I can see both sides, but it does seem like setting the standard to fit what a vendor has done - sending the message that it's OK to ignore standards as the IETF will simply regularise it.

> Obviously there was is no collision today as my understanding is that these are ascii strings and so we have a lot of duid-types to assign before there would be a conflict.

Until someone reads the spec, sees that it's just a blob, and sets a binary string that conflicts.

> I just don’t see why we bother to separate out anything - just treat it as an opaque “blob” of data.


Indeed. It does seem odd to specify ways of generating a DUID, including a type identifier - and then prohibit using that information.

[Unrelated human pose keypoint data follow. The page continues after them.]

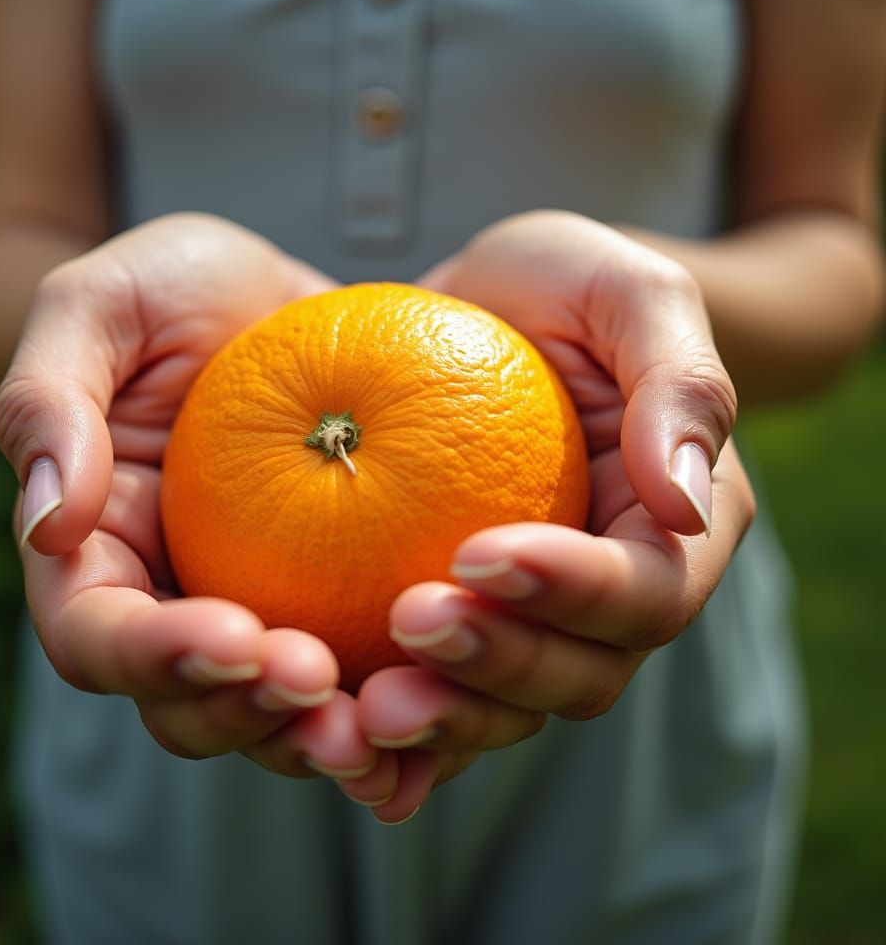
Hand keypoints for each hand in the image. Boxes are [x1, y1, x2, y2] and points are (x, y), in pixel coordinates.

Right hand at [0, 213, 397, 795]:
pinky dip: (402, 700)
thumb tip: (45, 522)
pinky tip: (455, 695)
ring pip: (278, 712)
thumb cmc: (171, 289)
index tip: (237, 634)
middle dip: (247, 714)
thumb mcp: (98, 308)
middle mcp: (172, 600)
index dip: (156, 657)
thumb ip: (47, 402)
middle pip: (189, 705)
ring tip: (391, 718)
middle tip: (320, 680)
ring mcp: (261, 604)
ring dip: (325, 734)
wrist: (270, 295)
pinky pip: (368, 666)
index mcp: (95, 552)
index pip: (99, 636)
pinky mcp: (340, 596)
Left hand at [350, 211, 755, 822]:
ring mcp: (532, 618)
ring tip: (367, 704)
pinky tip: (334, 734)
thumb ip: (679, 385)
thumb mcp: (631, 293)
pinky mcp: (462, 619)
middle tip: (412, 622)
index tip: (479, 552)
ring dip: (444, 715)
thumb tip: (687, 505)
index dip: (573, 591)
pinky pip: (435, 690)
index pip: (645, 591)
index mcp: (671, 528)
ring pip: (507, 707)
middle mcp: (609, 593)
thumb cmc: (564, 288)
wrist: (485, 306)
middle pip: (580, 673)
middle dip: (501, 664)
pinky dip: (397, 734)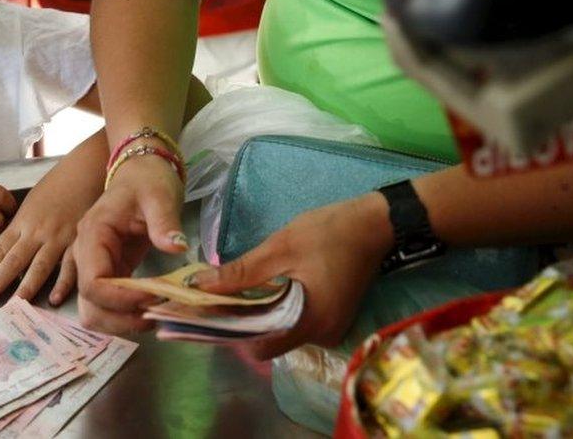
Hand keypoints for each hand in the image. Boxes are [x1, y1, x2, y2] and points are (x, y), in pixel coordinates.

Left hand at [0, 157, 101, 308]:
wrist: (86, 170)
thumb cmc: (59, 185)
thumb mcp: (32, 203)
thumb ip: (22, 226)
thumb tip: (9, 247)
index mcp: (23, 221)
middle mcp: (37, 231)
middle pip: (12, 260)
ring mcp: (58, 236)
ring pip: (38, 266)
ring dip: (24, 288)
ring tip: (12, 306)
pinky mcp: (80, 239)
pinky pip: (70, 265)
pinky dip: (63, 283)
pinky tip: (54, 298)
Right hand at [74, 155, 189, 333]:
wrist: (141, 169)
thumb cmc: (148, 179)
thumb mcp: (159, 195)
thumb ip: (164, 222)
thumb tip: (176, 248)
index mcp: (93, 235)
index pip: (93, 283)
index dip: (120, 300)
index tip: (153, 299)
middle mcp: (86, 255)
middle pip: (89, 304)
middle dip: (120, 319)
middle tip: (156, 316)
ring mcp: (95, 265)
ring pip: (94, 310)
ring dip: (121, 322)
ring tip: (154, 316)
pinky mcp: (110, 272)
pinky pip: (108, 304)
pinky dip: (126, 315)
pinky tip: (151, 310)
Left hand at [189, 193, 393, 359]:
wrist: (374, 224)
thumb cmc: (328, 233)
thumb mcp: (279, 249)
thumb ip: (240, 273)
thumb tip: (198, 285)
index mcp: (310, 323)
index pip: (259, 348)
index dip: (231, 331)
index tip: (208, 310)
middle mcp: (322, 335)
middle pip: (268, 342)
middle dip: (240, 323)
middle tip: (215, 297)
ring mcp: (329, 329)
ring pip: (279, 333)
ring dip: (256, 315)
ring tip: (234, 290)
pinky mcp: (330, 319)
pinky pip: (294, 323)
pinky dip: (274, 311)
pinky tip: (261, 290)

Ted Lemon <mellon@fugue.com> wrote:

> This is a valid point; realistically, when we defined DUID, we defined it as a blob, and then specified ways of doing it, but insisted that from the perspective of being used as an identifier, it was just a blob; the "how to make" part of the spec is to avoid collisions, not to make the information in the DUID available for the server to parse.
> 
> It would be reasonable to say that the yang data model should just present that binary blob to whatever is talking to it, and if that thing wants to have heuristics for picking it apart, that's fine, but the data model doesn't need to do so.

We seem to get mixed messages. On the one hand there's this text that says "do not parse the DUID", yet on this list (IIRC) you've suggested that this was simply "not well worded" and it wasn't intended to prohibit doing that.